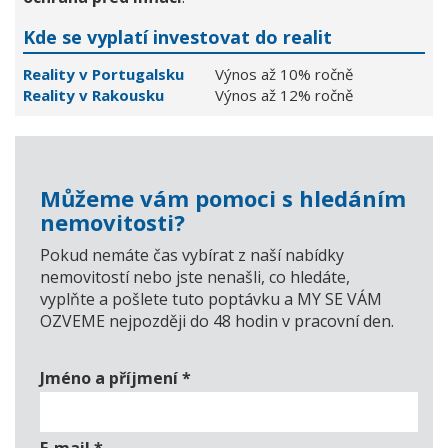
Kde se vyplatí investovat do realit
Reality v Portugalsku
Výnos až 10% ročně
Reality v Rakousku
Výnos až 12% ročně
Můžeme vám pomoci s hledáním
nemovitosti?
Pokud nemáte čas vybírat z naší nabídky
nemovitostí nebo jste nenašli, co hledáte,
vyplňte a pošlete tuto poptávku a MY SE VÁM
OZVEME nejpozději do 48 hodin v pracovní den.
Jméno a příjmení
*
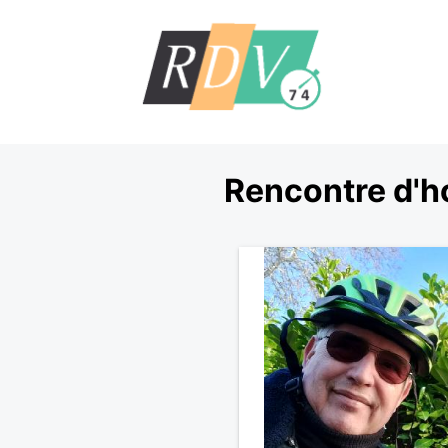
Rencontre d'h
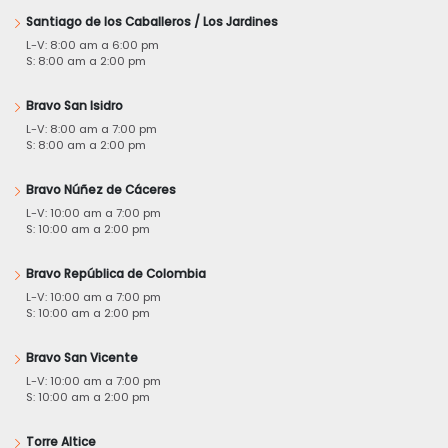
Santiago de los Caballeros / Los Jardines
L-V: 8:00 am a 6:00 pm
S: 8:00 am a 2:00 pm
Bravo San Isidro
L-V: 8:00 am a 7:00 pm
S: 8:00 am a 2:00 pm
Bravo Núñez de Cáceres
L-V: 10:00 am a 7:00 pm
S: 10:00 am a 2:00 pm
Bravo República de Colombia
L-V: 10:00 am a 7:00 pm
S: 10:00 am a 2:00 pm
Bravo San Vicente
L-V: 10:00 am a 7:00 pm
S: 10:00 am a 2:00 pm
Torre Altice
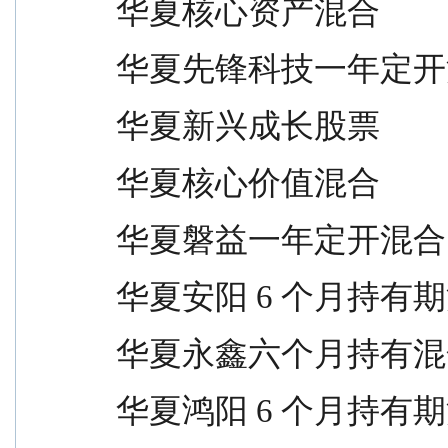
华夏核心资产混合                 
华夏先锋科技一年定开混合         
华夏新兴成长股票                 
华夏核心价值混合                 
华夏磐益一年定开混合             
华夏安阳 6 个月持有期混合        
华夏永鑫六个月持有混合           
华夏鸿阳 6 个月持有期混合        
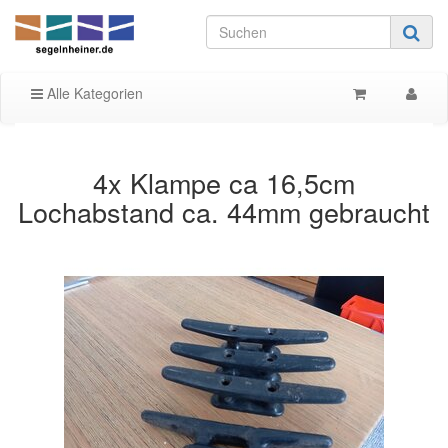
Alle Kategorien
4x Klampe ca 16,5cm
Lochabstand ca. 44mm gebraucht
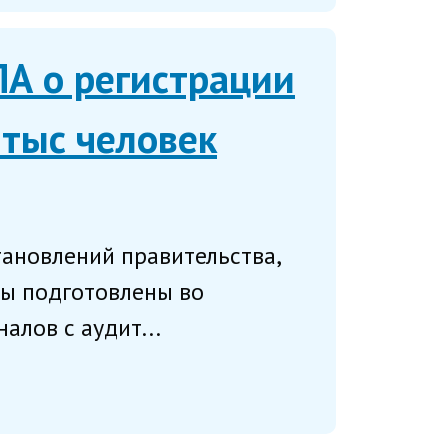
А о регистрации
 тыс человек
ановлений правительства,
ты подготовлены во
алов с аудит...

_ACTION ITEM_:
Copy the full listing above exactly, apart from the pictures.

_THE COMPLETED TASK_:
Kde se vyplatí investovat do realit
Reality v Portugalsku
Výnos až 10% ročně
Reality v Rakousku
Výnos až 12% ročně
Můžeme vám pomoci s hledáním
nemovitosti?
Pokud nemáte čas vybírat z naší nabídky
nemovitostí nebo jste nenašli, co hledáte,
vyplňte a pošlete tuto poptávku a MY SE VÁM
OZVEME nejpozději do 48 hodin v pracovní den.
Jméno a příjmení
*
Rencontre d'h
Santiago de los Caballeros / Los Jardines
L-V: 8:00 am a 6:00 pm
S: 8:00 am a 2:00 pm
Bravo San Isidro
L-V: 8:00 am a 7:00 pm
S: 8:00 am a 2:00 pm
Bravo Núñez de Cáceres
L-V: 10:00 am a 7:00 pm
S: 10:00 am a 2:00 pm
Bravo República de Colombia
L-V: 10:00 am a 7:00 pm
S: 10:00 am a 2:00 pm
Bravo San Vicente
L-V: 10:00 am a 7:00 pm
S: 10:00 am a 2:00 pm
Torre Altice
华夏核心资产混合                 
华夏先锋科技一年定开混合         
华夏新兴成长股票                 
华夏核心价值混合                 
华夏磐益一年定开混合             
华夏安阳 6 个月持有期混合        
华夏永鑫六个月持有混合           
华夏鸿阳 6 个月持有期混合        
Alle Kategorien
4x Klampe ca 16,5cm
Lochabstand ca. 44mm gebraucht
А о регистрации
 тыс человек
ановлений правительства,
ты подготовлены во
алов с аудит...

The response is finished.